» **Problem description**
A faithful copy is required. Print each line of the data exactly and omit the pictures.
##### Records for the task #####
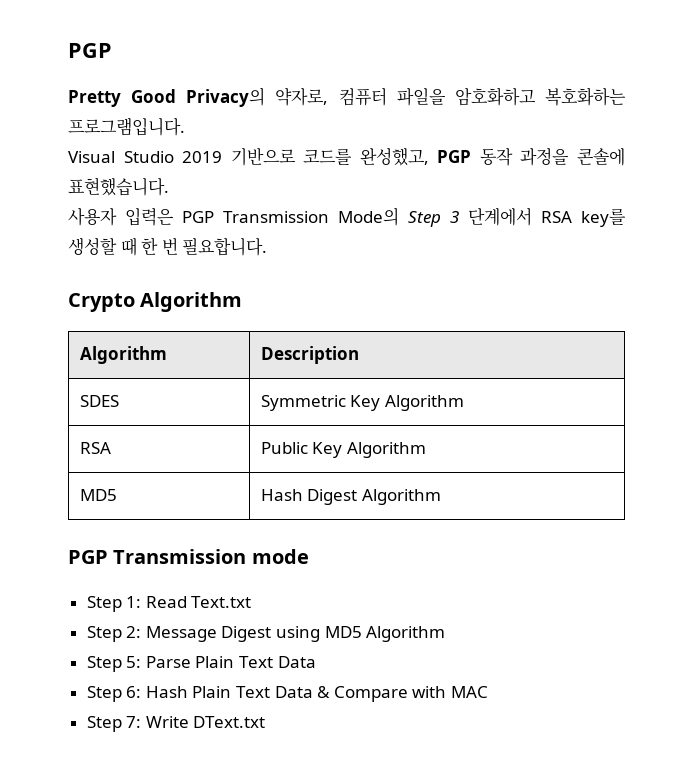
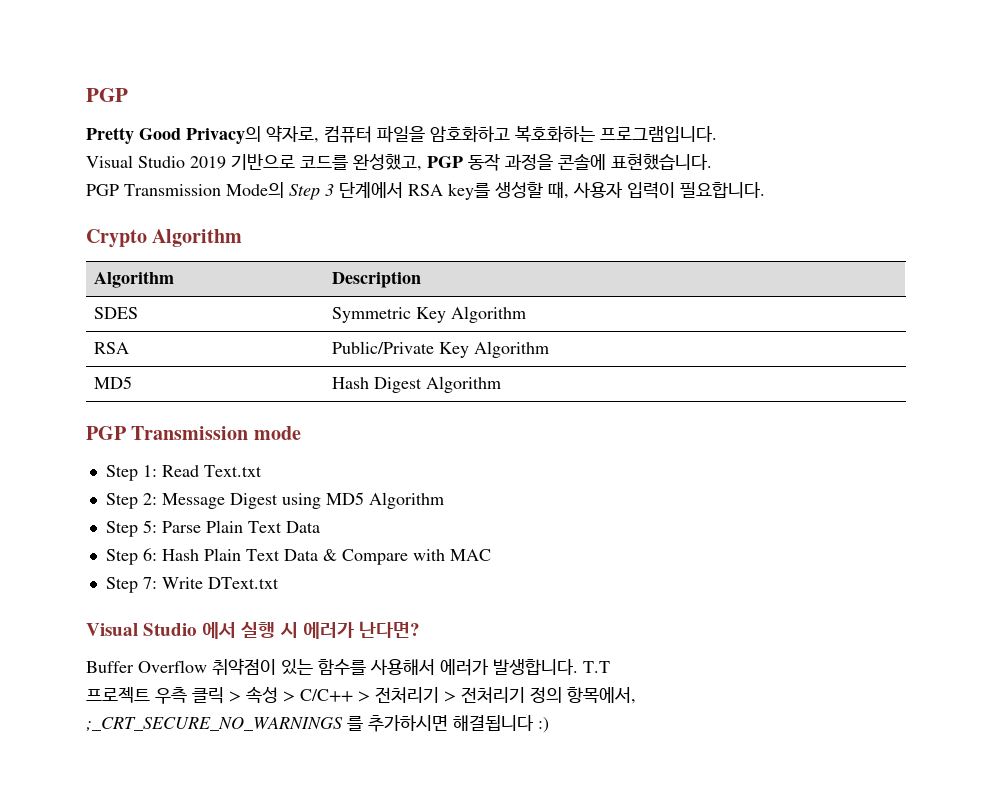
[68,207,174,226] 사용자 입력은 -> (712, 161) none
[120,237,178,256] 때 한 번 -> [548,181,675,199] 때, 사용자 입력이
[260,442,308,454] Public -> [331,341,434,354] Public/Private
(266, 722) none -> [86,621,420,639] [86,658,610,676] [86,687,636,704] [86,715,549,733] // Visual Studio 에서 실행 시 에러가 난다면? // Buffer Overflow 취약점이 있는 함수를 사용해서 에러가 발생합니다. T.T // 프로젝트 우측 클릭 > 속성 > C/C++ > 전처리기 > 전처리기 정의 항목에서, // ;_CRT_SECURE_NO_WARNINGS 를 추가하시면 해결됩니다 :)

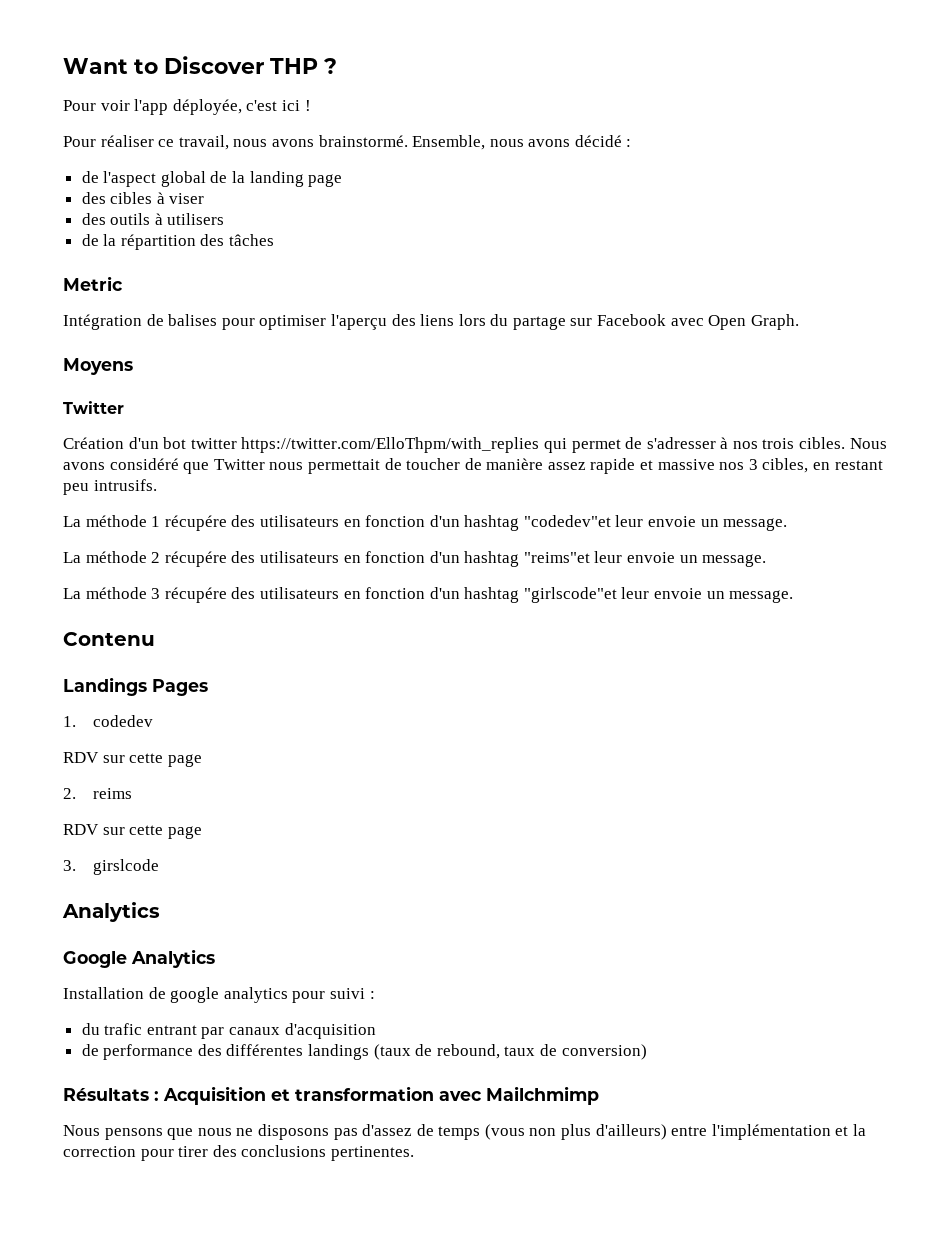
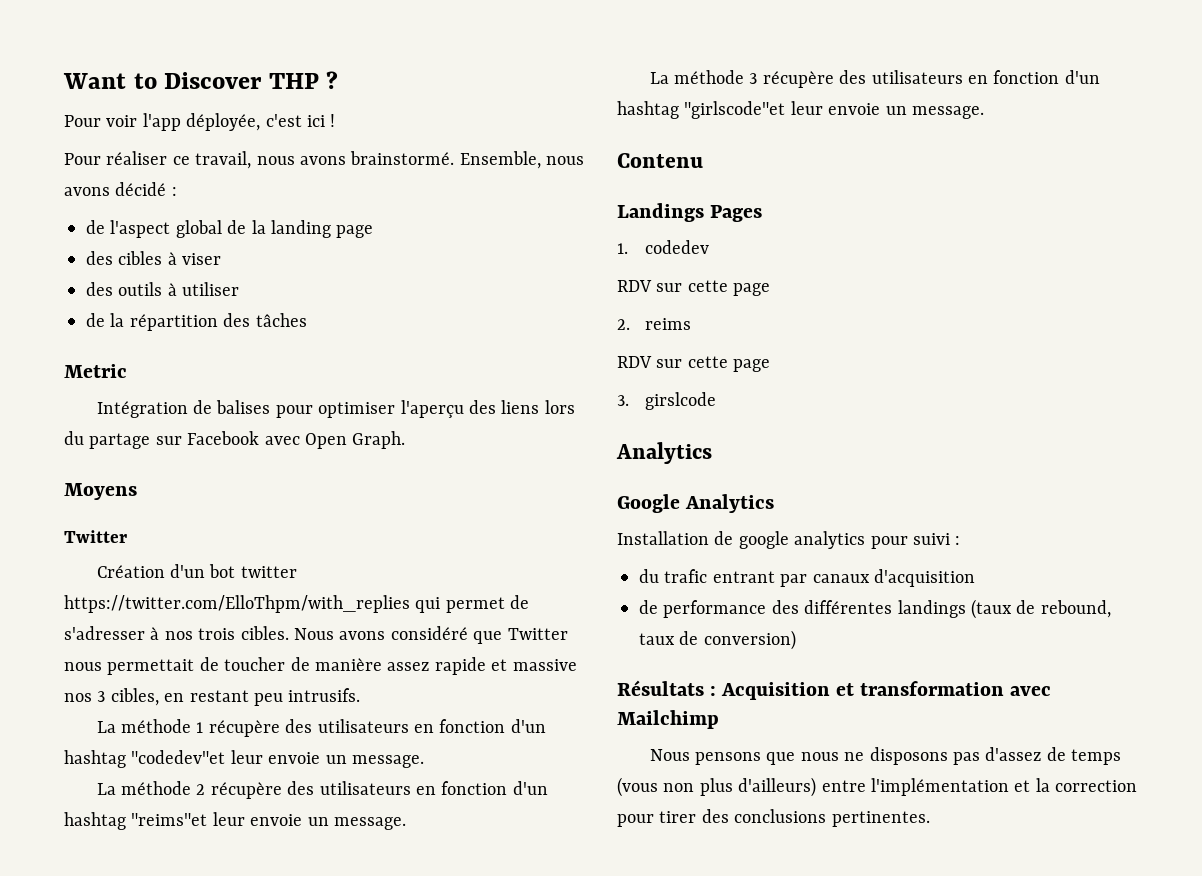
[167,213,225,225] utilisers -> [182,282,240,296] utiliser
[164,515,227,531] récupére -> [208,720,280,737] récupère
[164,551,227,567] récupére -> [210,782,282,799] récupère
[164,587,227,603] récupére -> [762,71,834,88] récupère
[486,1086,599,1105] Mailchmimp -> [617,710,719,729] Mailchimp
#####
» **Answer to the problem**
[68,207,174,226] 사용자 입력은 -> (712, 161) none
[120,237,178,256] 때 한 번 -> [548,181,675,199] 때, 사용자 입력이
[260,442,308,454] Public -> [331,341,434,354] Public/Private
(266, 722) none -> [86,621,420,639] [86,658,610,676] [86,687,636,704] [86,715,549,733] // Visual Studio 에서 실행 시 에러가 난다면? // Buffer Overflow 취약점이 있는 함수를 사용해서 에러가 발생합니다. T.T // 프로젝트 우측 클릭 > 속성 > C/C++ > 전처리기 > 전처리기 정의 항목에서, // ;_CRT_SECURE_NO_WARNINGS 를 추가하시면 해결됩니다 :)

[167,213,225,225] utilisers -> [182,282,240,296] utiliser
[164,515,227,531] récupére -> [208,720,280,737] récupère
[164,551,227,567] récupére -> [210,782,282,799] récupère
[164,587,227,603] récupére -> [762,71,834,88] récupère
[486,1086,599,1105] Mailchmimp -> [617,710,719,729] Mailchimp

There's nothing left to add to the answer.